Create a poddefault.yaml file with the following content to allow access to BigQuery.

apiVersion: "kubeflow.org/v1alpha1"
kind: PodDefault
metadata:
  name: add-gcp-secret
spec:
  selector:
    matchLabels:
      bigquery-secret: "true"
  desc: "Allow access to Google BigQuery"
  volumeMounts:
    - name: bigquery-secret-volume
      mountPath: /var/secrets/google
  volumes:
    - name: bigquery-secret-volume
      secret:
        defaultMode: 420
        secretName: bigquery-secret
  env:
    - name: GOOGLE_APPLICATION_CREDENTIALS
      value: /var/secrets/google/service-account.json

Info

This configuration mounts the BigQuery secret into any pod with the matching label.


Apply the PodDefault

Apply the poddefault.yaml file to your namespace:

kubectl apply -f poddefault.yaml -n <my-namespace>

Step-by-Step - As End User

Create a Kubeflow Notebook

  • Log in to the Kubeflow Dashboard.
  • Create a new Jupyter notebook server, provide a name for the notebook.
  • In the configurations, select the option that allows access to Google BigQuery by selecting the PodDefault you applied.
  • Click Launch.

Once the notebook server is running, connect to it and create a new Jupyter notebook.


Install Python Libraries and Run BigQuery Queries

In your Jupyter notebook, install the required Python libraries

!pip install google-cloud-bigquery
!pip install db-dtypes

Use the following Python script to connect to BigQuery and run queries.

from google.cloud import bigquery
from google.auth.exceptions import DefaultCredentialsError
from google.api_core.exceptions import GoogleAPIError, NotFound, BadRequest

def connect_to_bigquery():
    try:
        client = bigquery.Client()
        print("Connected to BigQuery successfully.")
        return client
    except DefaultCredentialsError as e:
        print("Could not find or authenticate credentials. Please check the configuration.")
        print(f"Error: {e}")
    except GoogleAPIError as e:
        print("An error occurred while connecting to BigQuery.")
        print(f"Error: {e}")
    except Exception as e:
        print("An unexpected error occurred.")
        print(f"Error: {e}")

def run_query(client, query):
    try:
        query_job = client.query(query)
        results = query_job.result()
        return results
    except NotFound as e:
        print("The specified table or dataset was not found.")
        print(f"Error: {e}")
    except BadRequest as e:
        print("There was an issue with the query syntax or logic.")
        print(f"Error: {e}")
    except GoogleAPIError as e:
        print("An API error occurred during the query execution.")
        print(f"Error: {e}")
    except Exception as e:
        print("An unexpected error occurred while running the query.")
        print(f"Error: {e}")

Example Code

Here is an example showing how you can access BigQuery from a Kubeflow notebook.

client = connect_to_bigquery()
if client:
    dataset_id = "mydata_set"  # Replace with your dataset ID
    table_id = f"{dataset_id}.sampletable"  # Replace with your table name
    query = f"SELECT * FROM `{table_id}` LIMIT 100"
    results = run_query(client, query)

    if results:
        for row in results:
            print(f"{row.get('first_name')}: {row.get('last_name')}")
    else:
        print("No rows to display.")

Info

Replace mydata_set and sampletable with your dataset ID and table name.

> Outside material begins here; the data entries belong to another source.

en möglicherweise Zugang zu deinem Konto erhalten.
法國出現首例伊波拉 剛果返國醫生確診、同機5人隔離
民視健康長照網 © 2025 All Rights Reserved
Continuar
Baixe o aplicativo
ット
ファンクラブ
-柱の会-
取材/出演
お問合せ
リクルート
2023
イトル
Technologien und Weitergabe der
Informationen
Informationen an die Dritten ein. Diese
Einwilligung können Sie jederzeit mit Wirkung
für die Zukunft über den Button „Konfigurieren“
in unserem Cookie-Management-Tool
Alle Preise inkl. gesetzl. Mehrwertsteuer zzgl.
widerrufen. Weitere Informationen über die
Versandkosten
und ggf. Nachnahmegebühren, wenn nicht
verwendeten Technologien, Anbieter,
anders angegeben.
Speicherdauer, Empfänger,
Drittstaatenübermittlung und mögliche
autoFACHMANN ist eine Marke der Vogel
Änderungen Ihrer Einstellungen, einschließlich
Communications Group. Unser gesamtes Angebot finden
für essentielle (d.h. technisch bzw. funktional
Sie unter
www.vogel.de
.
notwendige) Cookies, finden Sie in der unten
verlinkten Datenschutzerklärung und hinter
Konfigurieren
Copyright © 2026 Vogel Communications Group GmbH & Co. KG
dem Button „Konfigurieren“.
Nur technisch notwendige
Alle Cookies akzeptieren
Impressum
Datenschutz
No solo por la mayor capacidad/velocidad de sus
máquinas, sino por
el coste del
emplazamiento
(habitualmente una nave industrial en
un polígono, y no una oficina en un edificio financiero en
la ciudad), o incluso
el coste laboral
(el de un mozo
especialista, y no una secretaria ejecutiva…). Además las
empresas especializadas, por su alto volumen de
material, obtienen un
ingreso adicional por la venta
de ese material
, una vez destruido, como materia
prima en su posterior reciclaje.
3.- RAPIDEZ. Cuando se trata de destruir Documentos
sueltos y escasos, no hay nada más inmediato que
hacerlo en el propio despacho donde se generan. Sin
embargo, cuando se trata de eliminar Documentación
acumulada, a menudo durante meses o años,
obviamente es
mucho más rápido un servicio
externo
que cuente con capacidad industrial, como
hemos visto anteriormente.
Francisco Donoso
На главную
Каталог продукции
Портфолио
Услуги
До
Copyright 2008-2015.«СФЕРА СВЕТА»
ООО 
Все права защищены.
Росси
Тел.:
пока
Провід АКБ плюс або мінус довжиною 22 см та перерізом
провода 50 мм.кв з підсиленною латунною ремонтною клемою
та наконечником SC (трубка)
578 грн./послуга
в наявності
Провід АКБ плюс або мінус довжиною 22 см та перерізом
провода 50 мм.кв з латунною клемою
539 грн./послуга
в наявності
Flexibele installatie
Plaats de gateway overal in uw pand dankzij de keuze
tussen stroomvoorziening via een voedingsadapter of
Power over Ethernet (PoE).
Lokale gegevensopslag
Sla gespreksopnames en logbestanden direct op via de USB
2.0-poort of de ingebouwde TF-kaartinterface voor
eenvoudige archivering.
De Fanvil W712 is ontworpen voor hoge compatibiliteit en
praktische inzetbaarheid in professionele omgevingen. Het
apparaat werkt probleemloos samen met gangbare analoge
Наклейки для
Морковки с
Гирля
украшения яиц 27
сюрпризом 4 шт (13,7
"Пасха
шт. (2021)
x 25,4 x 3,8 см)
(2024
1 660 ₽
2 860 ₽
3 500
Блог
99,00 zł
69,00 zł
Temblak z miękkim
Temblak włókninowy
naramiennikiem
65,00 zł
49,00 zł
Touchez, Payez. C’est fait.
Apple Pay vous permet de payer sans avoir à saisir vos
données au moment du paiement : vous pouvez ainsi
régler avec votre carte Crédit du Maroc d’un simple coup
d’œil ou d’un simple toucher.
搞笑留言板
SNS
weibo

Here is an example of what the output could look like for the user.

Connected to BigQuery successfully.
John: Doe
Jane: Smith
Alice: Johnson
Bob: Brown

Run and Verify the Notebook

Execute the code cells in your Jupyter notebook. If everything is configured correctly, you should see the output of the BigQuery query.

Considerations

  • Ensure that the BigQuery table exists and has the necessary permissions for the service account.
  • If issues arise, verify that the GOOGLE_APPLICATION_CREDENTIALS environment variable points to the correct path and that the secret is properly mounted.